MELBOURNE, VIC, AU
In an exhausting debate that surprised no one, the two eldest UNIX administrators at Coral Reef Logistics once again used the majority of the monthly project meeting to continue their decades-long, passive-aggressive rivalry centered around the use of Emacs or VI. Ross Knight, Senior Solaris Administrator, wearing his well traveled “CDE is the window into the Sun” cardigan and trademark leather moccasin boots, interrupted fellow senior engineer Bill Walsh presentation by taking to the head of the room to proclaim, per his usual theatrics and little evidence, that “efficiency on all of the company UNIX systems would improve tenfold” by removing the “bloated, operating system of a monstrosity known as Emacs”, claiming that the mere existence of this “offensive, peeling foot skin of an application” slowed down the systems so much that “we’re absolutely hemorrhaging money”. As usual, the fiduciary embellishment got the attention of the CEO, who immediately stated that he “needs to know more”, ignoring the emphatic nods of “no” from the CFO. When DevOps engineer Peter Jones attempted to provide some sanity to the conversation by offering to pull up machine logs and monitoring data, he was quickly shut down by Knight, calling him a “fake admin who doesn’t even run real systems” and was told “You drive me up the wall, I ain’t no spider!”, which appeared to both confuse and amuse Jones, who was somewhat used to the outbursts of Knight at large, cross group meetings, pubs, and other public gatherings.
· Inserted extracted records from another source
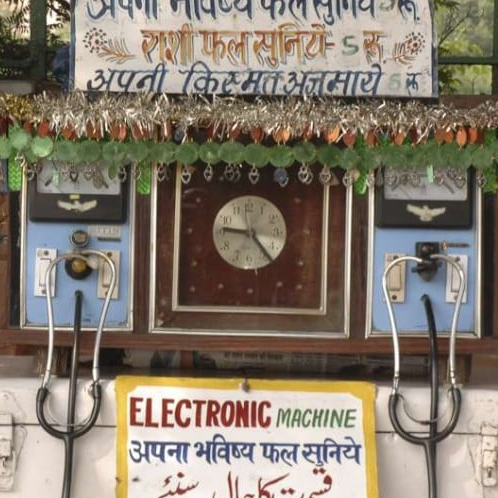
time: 9:22
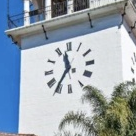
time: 11:35
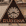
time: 3:40
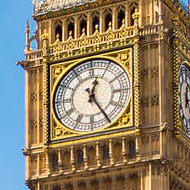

As the grandstanding continued, Bill Walsh, Senior Sysadmin for AIX, HPUX, and the now defunct A/UX simply smiled, checked his Email, edited several fstab files, configured gated, and browsed a text based version of stallman.org while still plugged into the projector after presenting his curses based forecast for disk iops on the aging SCSI disks in his remaining legacy systems. This brazen display of terminal based contrarianism all but guaranteed that everyone could witness the vast capabilities of his mighty platform.
Once Knight had worked himself into such a frenzy that he was forced to sit down to have a drink of water to calm down, Bill simply stated “It’s called GNU Emacs.” went back to writing while loops to display current logged in users every 5 seconds. A clearly exasperated and defeated Knight simply groaned and went back to his office in the sub-basement to inventory his Sparc e450 servers and Sparcstation 2 desktop systems.
Once the meeting concluded, Junior Engineer John McKeering annoyingly muttered to fellow early and mid-career admins, “I don’t know why management lets these two basket cases keep us 40 minutes over time to bash out the difference between a piece of crap and a confusing puzzle when we all just use nano or Visual Studio Code on Linux hosts.”
When asked why they chose those platforms rather than taking a side in this war for souls, the jr. engineer responded “I’m too busy cleaning up after these old farts to give a damn about which text editor I use. Hell, all of their services are moving to three micro instances in AWS at the end of the year anyway.”